Ward was appalled by the notion that earlier releases from state prisons would not have a negative impact on communities. He pointed to businesses that had been vandalized over the previous year because of “zero-dollar bail.”

“Businesses were struggling anyway with the closure orders during that time, they were struggling also with crime.,” Ward said. “So, all we’re asking at this point is for CDCR, to unwind the regulation, stop the release. And let’s have an open forum on this.”

A long time advocate for “truth in sentencing,” Ward said that victims of crimes are at a loss with the emergency regulations.
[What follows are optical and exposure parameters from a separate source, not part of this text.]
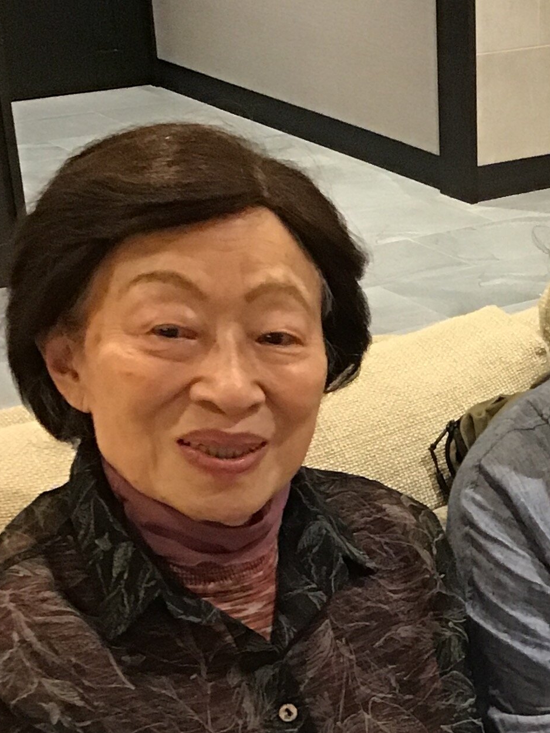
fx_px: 1716
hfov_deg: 17.7
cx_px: 581
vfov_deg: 23.3
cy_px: 704
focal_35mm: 81
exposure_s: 1/24
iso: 200
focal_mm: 3.3
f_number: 2.4
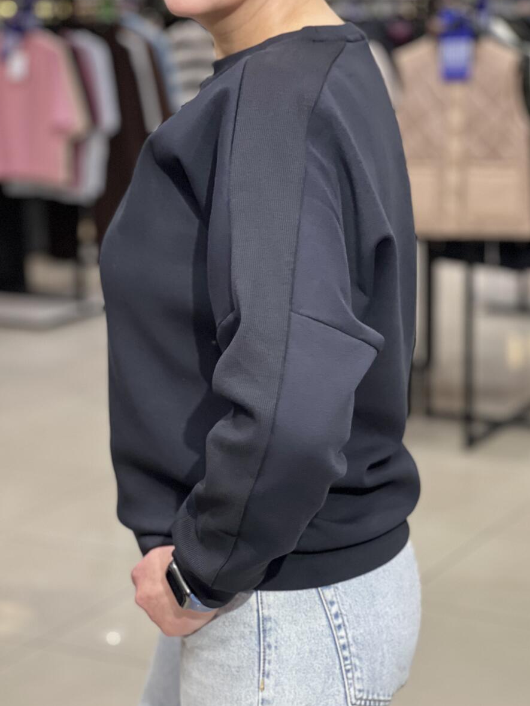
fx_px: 1776
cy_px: 337
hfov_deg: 17.0
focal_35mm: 87
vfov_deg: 22.5
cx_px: 252
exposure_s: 1/33
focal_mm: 9
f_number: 2.8
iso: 250
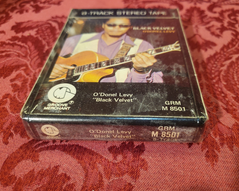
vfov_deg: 51.5
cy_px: 94
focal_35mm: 28
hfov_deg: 62.1
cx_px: 128
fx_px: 198
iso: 125
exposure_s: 1/120
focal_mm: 4.3
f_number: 1.5
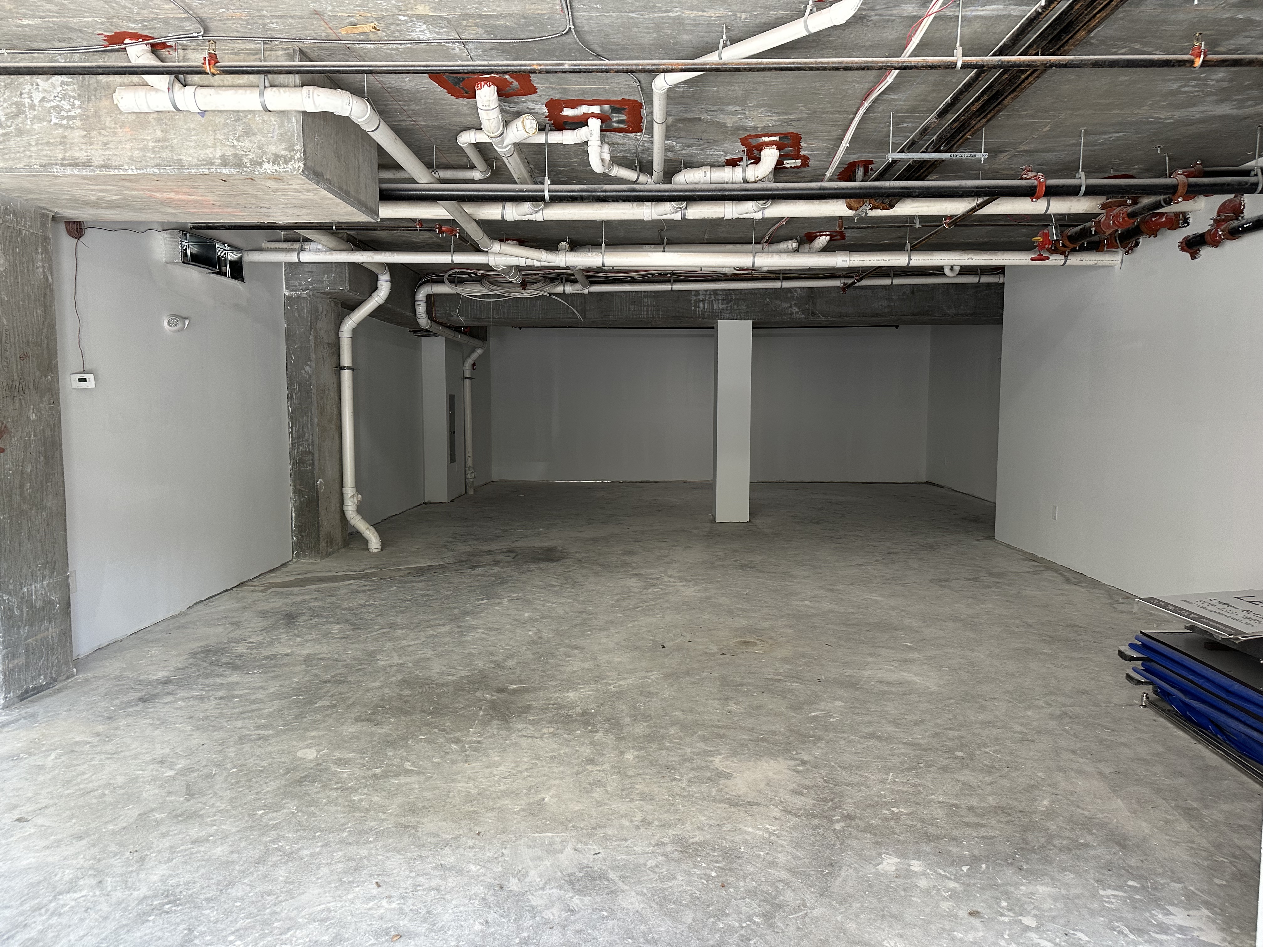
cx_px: 632
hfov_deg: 71.6
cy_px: 474
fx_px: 876
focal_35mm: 24
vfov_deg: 56.8
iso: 160
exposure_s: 1/60
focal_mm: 6.86
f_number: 1.78
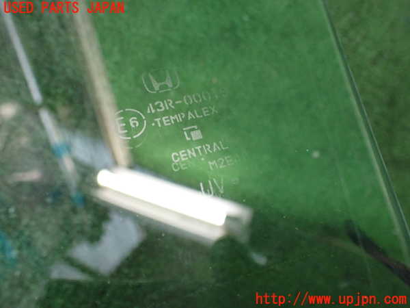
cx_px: 205
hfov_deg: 60.0
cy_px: 154
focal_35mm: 30
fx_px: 355
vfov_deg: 46.8
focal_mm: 5.4
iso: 800
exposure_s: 1/60
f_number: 2.3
He said that victims should be able to count on the system to put victims away for the amount of time a judge sentences them.

“Now, with a stroke of a pen, with no accountability whatsoever, we’re violating that, and there’s no truth in sentencing,” Ward said. “We are at a pivotal point in our society where we’ve got to give victims and their families rights and hold criminals accountable, and not continue down this social experiment path.”